[<prev] [next>] [<thread-prev] [thread-next>] [day] [month] [year] [list]
Message-ID: <20220613152337.GD1790663@paulmck-ThinkPad-P17-Gen-1>
Date: Mon, 13 Jun 2022 08:23:37 -0700
From: "Paul E. McKenney" <paulmck@...nel.org>
To: "Zhang, Qiang1" <qiang1.zhang@...el.com>
Cc: "Eric W. Biederman" <ebiederm@...ssion.com>,
syzbot <syzbot+9bb26e7c5e8e4fa7e641@...kaller.appspotmail.com>,
"brauner@...nel.org" <brauner@...nel.org>,
"keescook@...omium.org" <keescook@...omium.org>,
"linux-kernel@...r.kernel.org" <linux-kernel@...r.kernel.org>,
"syzkaller-bugs@...glegroups.com" <syzkaller-bugs@...glegroups.com>
Subject: Re: [syzbot] WARNING in exit_tasks_rcu_finish
On Mon, Jun 13, 2022 at 01:55:31PM +0000, Zhang, Qiang1 wrote:
> > syzbot <syzbot+9bb26e7c5e8e4fa7e641@...kaller.appspotmail.com> writes:
> >
> > > Hello,
> > >
> > > syzbot found the following issue on:
> > >
> > > HEAD commit: 6d0c80680317 Add linux-next specific files for 20220610
> > > git tree: linux-next
> > > console output:
> > > https://syzkaller.appspot.com/x/log.txt?x=13b52c2ff00000
> > > kernel config:
> > > https://syzkaller.appspot.com/x/.config?x=a30d6e3e814e5931
> > > dashboard link: https://syzkaller.appspot.com/bug?extid=9bb26e7c5e8e4fa7e641
> > > compiler: gcc (Debian 10.2.1-6) 10.2.1 20210110, GNU ld (GNU Binutils for Debian) 2.35.2
> > >
> > > Unfortunately, I don't have any reproducer for this issue yet.
> >
> > I don't understand what is going on in linux-next kernel/rcu/tasks.h
> > looks different than in Linus's tree. Paul does that mean you have
> > some staged rcu changes?
>
> >Less than 100 RCU-related patches in -rcu, so not all that bad. ;-)
> >
> >But yes, this could possibly be an issue in one of those patches.
>
> > Eric
> >
> >
> > > IMPORTANT: if you fix the issue, please add the following tag to the commit:
> > > Reported-by: syzbot+9bb26e7c5e8e4fa7e641@...kaller.appspotmail.com
> > >
> > > ------------[ cut here ]------------
> > > WARNING: CPU: 1 PID: 28639 at kernel/rcu/tasks.h:1664
> > > exit_tasks_rcu_finish_trace kernel/rcu/tasks.h:1664 [inline]

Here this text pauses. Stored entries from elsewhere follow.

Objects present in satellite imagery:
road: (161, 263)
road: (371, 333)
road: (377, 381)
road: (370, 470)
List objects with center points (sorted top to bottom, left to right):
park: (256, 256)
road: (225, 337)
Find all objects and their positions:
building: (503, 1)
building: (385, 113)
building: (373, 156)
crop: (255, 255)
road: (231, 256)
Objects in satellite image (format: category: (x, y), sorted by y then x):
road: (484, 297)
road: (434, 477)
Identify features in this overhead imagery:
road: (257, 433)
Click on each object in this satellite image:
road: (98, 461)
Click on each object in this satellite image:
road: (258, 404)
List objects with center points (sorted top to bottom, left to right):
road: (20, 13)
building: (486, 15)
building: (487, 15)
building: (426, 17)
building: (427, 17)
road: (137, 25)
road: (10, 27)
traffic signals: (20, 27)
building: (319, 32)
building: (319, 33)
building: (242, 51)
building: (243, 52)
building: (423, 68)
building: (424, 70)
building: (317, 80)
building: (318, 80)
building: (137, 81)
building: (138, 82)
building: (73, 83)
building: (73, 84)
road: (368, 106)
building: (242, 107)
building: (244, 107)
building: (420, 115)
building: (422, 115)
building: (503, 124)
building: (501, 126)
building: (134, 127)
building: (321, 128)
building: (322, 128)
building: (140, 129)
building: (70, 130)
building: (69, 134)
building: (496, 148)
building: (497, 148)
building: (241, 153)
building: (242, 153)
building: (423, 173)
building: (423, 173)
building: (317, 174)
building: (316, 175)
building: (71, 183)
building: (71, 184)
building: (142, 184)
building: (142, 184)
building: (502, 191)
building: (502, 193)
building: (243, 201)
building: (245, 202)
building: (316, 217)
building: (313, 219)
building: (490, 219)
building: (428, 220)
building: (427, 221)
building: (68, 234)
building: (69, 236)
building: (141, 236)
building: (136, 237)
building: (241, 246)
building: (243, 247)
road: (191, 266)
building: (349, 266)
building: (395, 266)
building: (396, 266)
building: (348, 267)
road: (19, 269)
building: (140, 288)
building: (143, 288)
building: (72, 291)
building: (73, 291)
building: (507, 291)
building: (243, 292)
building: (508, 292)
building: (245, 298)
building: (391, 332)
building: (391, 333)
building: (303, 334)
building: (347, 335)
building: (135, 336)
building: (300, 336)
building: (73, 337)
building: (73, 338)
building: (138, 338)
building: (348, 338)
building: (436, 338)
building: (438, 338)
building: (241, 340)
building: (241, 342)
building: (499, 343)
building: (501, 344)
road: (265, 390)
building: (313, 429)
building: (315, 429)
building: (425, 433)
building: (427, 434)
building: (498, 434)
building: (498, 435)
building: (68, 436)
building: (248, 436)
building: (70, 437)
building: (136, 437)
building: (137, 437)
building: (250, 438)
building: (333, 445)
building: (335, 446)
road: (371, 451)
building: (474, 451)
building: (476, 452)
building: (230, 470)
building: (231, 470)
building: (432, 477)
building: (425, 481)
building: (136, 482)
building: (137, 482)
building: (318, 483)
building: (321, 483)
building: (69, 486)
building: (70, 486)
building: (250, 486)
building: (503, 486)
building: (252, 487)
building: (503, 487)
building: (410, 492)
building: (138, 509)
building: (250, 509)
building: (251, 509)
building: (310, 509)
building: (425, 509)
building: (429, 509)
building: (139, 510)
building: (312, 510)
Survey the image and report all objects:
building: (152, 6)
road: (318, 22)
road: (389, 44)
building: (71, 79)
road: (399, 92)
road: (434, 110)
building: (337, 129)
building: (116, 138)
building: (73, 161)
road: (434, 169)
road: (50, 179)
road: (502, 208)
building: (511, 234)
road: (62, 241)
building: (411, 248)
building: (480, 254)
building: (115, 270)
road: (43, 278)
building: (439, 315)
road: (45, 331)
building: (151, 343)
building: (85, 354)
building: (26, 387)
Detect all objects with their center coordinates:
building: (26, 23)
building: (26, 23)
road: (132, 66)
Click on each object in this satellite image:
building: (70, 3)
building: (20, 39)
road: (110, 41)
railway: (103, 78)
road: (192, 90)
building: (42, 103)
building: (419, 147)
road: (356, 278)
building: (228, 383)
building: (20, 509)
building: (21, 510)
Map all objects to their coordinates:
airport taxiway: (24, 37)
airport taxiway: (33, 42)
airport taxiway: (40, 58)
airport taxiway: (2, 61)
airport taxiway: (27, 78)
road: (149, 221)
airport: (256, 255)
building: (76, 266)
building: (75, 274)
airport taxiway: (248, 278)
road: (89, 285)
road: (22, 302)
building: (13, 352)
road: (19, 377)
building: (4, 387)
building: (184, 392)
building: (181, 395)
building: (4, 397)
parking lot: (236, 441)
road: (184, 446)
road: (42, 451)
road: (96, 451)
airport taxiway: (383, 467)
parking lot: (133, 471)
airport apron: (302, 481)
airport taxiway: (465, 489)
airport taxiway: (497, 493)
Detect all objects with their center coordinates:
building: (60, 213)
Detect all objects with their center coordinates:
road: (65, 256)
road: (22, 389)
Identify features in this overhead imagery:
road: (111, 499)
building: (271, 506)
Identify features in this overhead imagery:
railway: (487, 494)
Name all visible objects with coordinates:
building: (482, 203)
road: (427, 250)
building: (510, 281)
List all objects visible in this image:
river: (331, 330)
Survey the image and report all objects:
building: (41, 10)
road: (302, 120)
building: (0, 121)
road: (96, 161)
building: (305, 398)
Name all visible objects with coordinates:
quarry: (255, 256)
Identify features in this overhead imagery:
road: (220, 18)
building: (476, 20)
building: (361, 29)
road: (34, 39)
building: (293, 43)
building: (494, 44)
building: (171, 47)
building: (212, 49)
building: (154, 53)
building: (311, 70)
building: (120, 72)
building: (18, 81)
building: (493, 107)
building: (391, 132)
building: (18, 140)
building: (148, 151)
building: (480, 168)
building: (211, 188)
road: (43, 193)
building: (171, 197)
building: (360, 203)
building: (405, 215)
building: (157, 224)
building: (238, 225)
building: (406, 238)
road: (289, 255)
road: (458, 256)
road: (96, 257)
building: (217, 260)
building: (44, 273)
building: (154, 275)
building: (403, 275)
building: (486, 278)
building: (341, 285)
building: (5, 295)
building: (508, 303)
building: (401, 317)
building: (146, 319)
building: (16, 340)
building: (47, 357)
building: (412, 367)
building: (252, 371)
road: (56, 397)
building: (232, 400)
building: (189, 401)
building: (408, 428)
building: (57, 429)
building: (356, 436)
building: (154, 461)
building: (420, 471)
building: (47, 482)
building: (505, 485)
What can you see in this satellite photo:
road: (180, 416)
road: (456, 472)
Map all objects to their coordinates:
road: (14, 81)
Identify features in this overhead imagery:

> > > WARNING: CPU: 1 PID: 28639 at kernel/rcu/tasks.h:1664
> > > exit_tasks_rcu_finish+0x122/0x1b0 kernel/rcu/tasks.h:1006
>
> >The usual way for this warning to trigger is for these a task to exit while in an RCU Tasks Trace read-side critical section:
> >
> > rcu_read_lock_trace();
> > do_something_that_causes_task_exit();
> >
>
> Hi Paul, wether the following scenarios be considered
>
> rcu_read_unlock_trace_special
> ->if (trs.b.blocked)
> ->raw_spin_lock_irqsave_rcu_node
> ->list_del_init(&t->trc_blkd_node)
> ->WRITE_ONCE(t->trc_reader_special.b.blocked, false)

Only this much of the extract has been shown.